BEGIN DOCUMENT
Monday, September 29, 2003


Iraqi Family Ties Complicate American Efforts for Change

LEMIYA, Iraq, Sept. 27 — Iqbal Muhammad does not recall her first glimpse of her future husband, because they were both newborns at the time, but she remembers precisely when she knew he was the one. It was the afternoon her uncle walked over from his house next door and proposed that she marry his son Muhammad.

"I was a little surprised, but I knew right away it was a wise choice," she said, recalling that afternoon nine years ago, when she and Muhammad were 22. "It is safer to marry a cousin than a stranger."

Her reaction was typical in a country where nearly half of marriages are between first or second cousins, a statistic that is one of the more important and least understood differences between Iraq and America. The extraordinarily strong family bonds complicate virtually everything Americans are trying to do here, from finding Saddam Hussein to changing women's status to creating a liberal democracy.

"Americans just don't understand what a different world Iraq is because of these highly unusual cousin marriages," said Robin Fox of Rutgers University, the author of "Kinship and Marriage," a widely used anthropology textbook. "Liberal democracy is based on the Western idea of autonomous individuals committed to a public good, but that's not how members of these tight and bounded kin groups see the world. Their world is divided into two groups: kin and strangers."...
END DOCUMENT
BEGIN SUPPLIED DATA
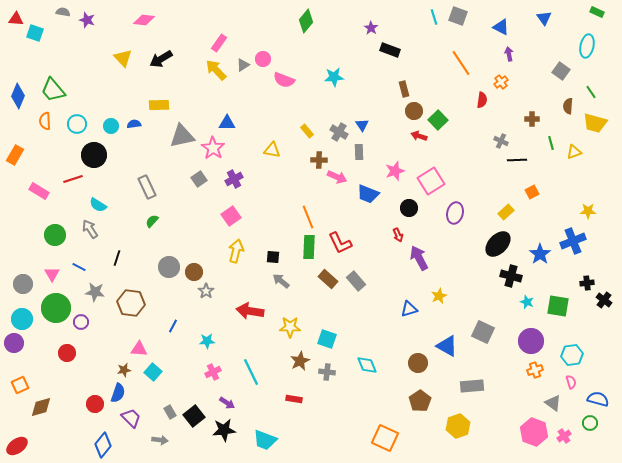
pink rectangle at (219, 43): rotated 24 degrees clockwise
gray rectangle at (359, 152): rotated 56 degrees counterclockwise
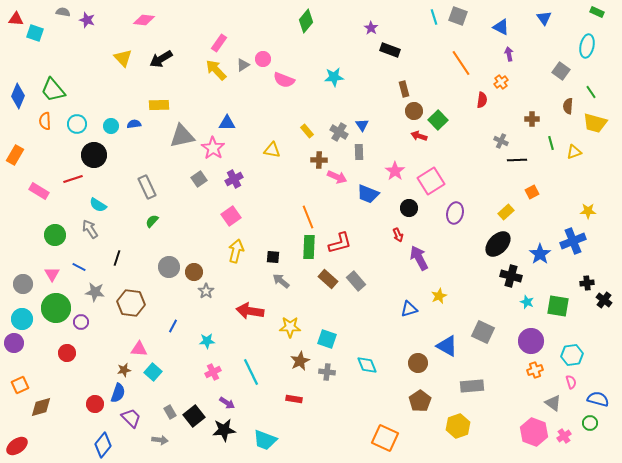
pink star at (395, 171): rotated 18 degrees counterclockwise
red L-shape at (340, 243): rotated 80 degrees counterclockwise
END SUPPLIED DATA
> _GIVEN TASK A_: Transcribe the article on Iraqi family ties, starting with "Her reaction was" and going on through "a liberal democracy.".
> _GIVEN TASK B_: According to the article on Iraqi family ties, what are Americans trying to do in Iraq? List each item.
> _GIVEN TASK C_: Write the next part of the article on Iraqi family ties, picking up after its final sentence.
The listing comes from a separate source and has no connection to the article on Iraqi family ties.

> _EXPECTED ANSWER A_:
Her reaction was typical in a country where nearly half of marriages are between first or second cousins, a statistic that is one of the more important and least understood differences between Iraq and America. The extraordinarily strong family bonds complicate virtually everything Americans are trying to do here, from finding Saddam Hussein to changing women's status to creating a liberal democracy.

> _EXPECTED ANSWER B_:
- Finding Saddam Hussein
- Changing women's status
- Creating a liberal democracy

> _EXPECTED ANSWER C_:
...That dichotomy remains today, said Ihsan M. al-Hassan, a sociologist at the University of Baghdad. At the local level, the clan traditions provide more support and stability than Western institutions, he said, noting that the divorce rate among married cousins is only 2 percent in Iraq, versus 30 percent for other Iraqi couples. But the local ties create national complications.

"The traditional Iraqis who marry their cousins are very suspicious of outsiders," Dr. Hassan said. "In a modern state a citizen's allegiance is to the state, but theirs is to their clan and their tribe. If one person in your clan does something wrong, you favor him anyway, and you expect others to treat their relatives the same way."

The more educated and urbanized Iraqis have become, Dr. Hassan said, the more they are likely to marry outsiders and adopt Western values. But the clan traditions have hardly disappeared in the cities, as is evident by the just-married cousins who parade Thursday evenings into the Babylon Hotel in Baghdad. Surveys in Baghdad and other Arab cities in the past two decades have found that close to half of marriages are between first or second cousins.

The prevalence of cousin marriage did not get much attention before the war from Republicans in the United States who expected a quick, orderly transition to democracy in Iraq. But one writer who investigated the practice warned fellow conservatives to stop expecting postwar Iraq to resemble postwar Germany or Japan...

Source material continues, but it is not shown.